My goal with this blog of writing at least one thought every day came about for a few different reasons. First, I graduated college not yet feeling very smart, and I figured if I mandated that I at least have one new thought every day, well, maybe someday that would change.

But beyond that, I started this blog because I like writing. It's not only a valuable skill that I wanted to keep sharp, but it's a way for me to process and, being someone who is only a fraction as eloquent as he'd like to be, practice putting these amorphous thoughts in my head into letters and grammar rules. Writing sits right next to songwriting and guitar and piano and photography and hiking in the thankfully long list of hobbies in life I get fulfillment from.
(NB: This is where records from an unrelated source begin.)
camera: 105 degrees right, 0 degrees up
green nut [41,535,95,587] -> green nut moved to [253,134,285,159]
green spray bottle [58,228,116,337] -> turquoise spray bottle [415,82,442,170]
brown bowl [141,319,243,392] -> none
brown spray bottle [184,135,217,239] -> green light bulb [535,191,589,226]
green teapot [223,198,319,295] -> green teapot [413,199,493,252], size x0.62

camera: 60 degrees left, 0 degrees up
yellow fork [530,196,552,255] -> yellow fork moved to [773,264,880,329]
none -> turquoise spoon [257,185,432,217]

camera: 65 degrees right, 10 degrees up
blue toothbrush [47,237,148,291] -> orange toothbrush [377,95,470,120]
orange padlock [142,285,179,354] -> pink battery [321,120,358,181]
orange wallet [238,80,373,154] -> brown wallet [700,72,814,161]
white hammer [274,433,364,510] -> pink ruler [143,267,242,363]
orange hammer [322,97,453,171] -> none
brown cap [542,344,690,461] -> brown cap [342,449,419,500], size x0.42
For the past two years of living on my own, I've been soaking in that freedom and independence by making these hobbies a more central part of my life. And I was successfully finding time for each. There were plenty of weekends where I would go on a hike and bring my camera, and get back from the hike and edit the pictures, and spend that evening toying away on my piano and writing a blog post, and then work on a new song the entire next day. But that wasn't necessarily because I really wanted to be doing that much at once; it was more so because I felt guilty not doing them all, as if my camera would notice if I spent too long with the piano. I felt to be truly committed to all of these things, I couldn't really take breaks. I had to write one thought every day.

Maybe it's just the infinite wisdom that comes with being 24 instead of 23 that I realized how wrong that really is. And seeing as I'm still only a fraction as eloquent as I'd like to be, I can only really explain why by reciting a quote I saw on LinkedIn.
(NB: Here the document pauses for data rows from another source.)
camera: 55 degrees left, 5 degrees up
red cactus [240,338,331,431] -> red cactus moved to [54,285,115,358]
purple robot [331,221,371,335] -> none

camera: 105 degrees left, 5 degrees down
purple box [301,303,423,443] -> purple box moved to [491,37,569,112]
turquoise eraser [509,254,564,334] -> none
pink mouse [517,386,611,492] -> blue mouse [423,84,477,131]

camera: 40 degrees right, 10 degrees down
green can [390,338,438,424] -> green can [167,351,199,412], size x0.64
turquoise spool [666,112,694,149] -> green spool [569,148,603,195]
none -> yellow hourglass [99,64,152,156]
LinkedIn might be my favorite social media because your feed is either college graduates trying to make their cashier job at Joann Fabrics sound like quantum physics or C-tier influencers trying to stir you up with a provocative headline about how "inspired" they are. I fell for the headline in this instance though. I don't even remember who it was or when I saw it, but the post read:

"You don't have to go to all your kid's baseball games."

I expected the post that followed to be some sort of crypto-bro manifesto about how the only thing more important than family is the grind or some hyper-capitalist BS, but it was more nuanced than that. The way I took it was this: humans are really freaking bad at understanding what "priorities" actually are, and we often have a false sense that if something is your highest priority, then it should trump everything else all of the time. But that's not how priorities work. Priorities are about balance, because baked into the idea of "priorities" is that we all have multiple things that are very important to us, and all deserve some attention some of the time.
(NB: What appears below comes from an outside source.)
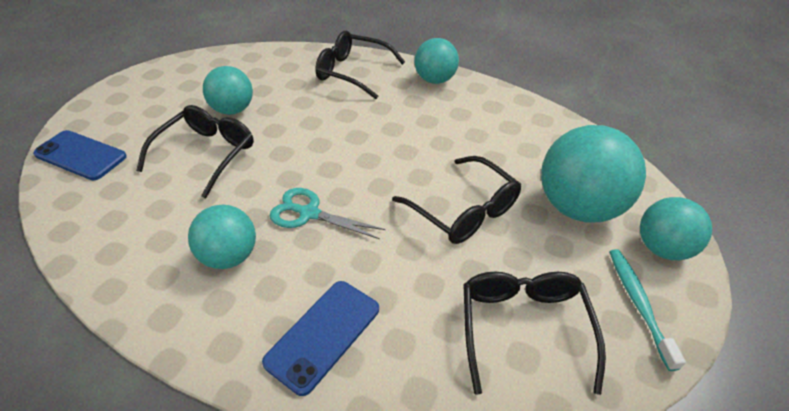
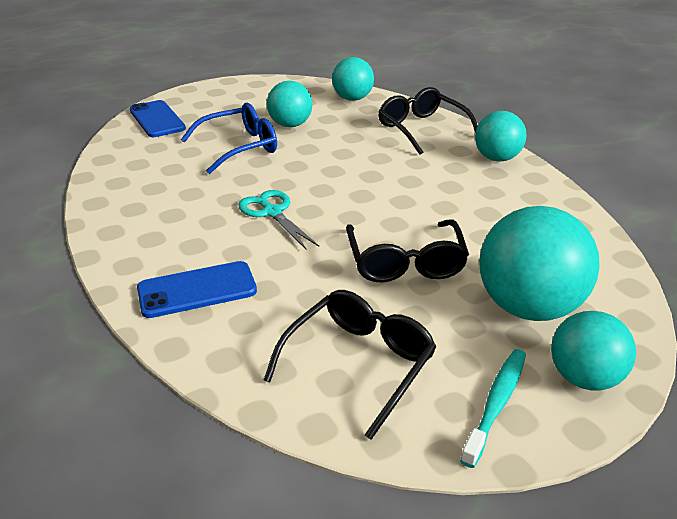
camera: 35 degrees right, 10 degrees down
black glasses [136,105,254,198] -> blue glasses [181,103,277,174]
turquoise ball [188,205,256,269] -> turquoise ball moved to [332,57,374,101]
Every parent will tell you their kids are their #1 priority, which is great. But that doesn't mean if work conflicts with the kids' sports schedules 20 different times throughout the year that you have to go watch your kid all 20 times. If work is your #2 priority, it's okay sometimes for that to trump family. You don't have to go to all your kid's baseball games.

I've spent more of my free time over the past two years writing these blog posts than doing literally anything else. Perhaps music was more important to me, but if time spent is a CAT scan of your priorities, this blog was my highest. But when January of this year hit, I decided I wanted to record an album. I had a batch of songs I was really proud of that I thought fit well together, so the timing seemed right. For the first two months, I would work on my album for a few hours each night, then turn to this blog and write whatever was on my mind, and then go to bed at 12:30 am. And it was miserable.

Until I realized it was okay to not go to all of my kid's baseball games. That it was okay to take three months and focus on the album and forget about this blog. That truly prioritizing something isn't a resignation to some things being less important than others but a recognition that you've got many important things in your life, and they all deserve attention at some point.

My album is now done, and it's coming out this Friday. And I'm really thankful I dedicated the time I did to it because I'm really proud of how it turned out. And now that it's done, I can refocus on other things for a bit. So here I am.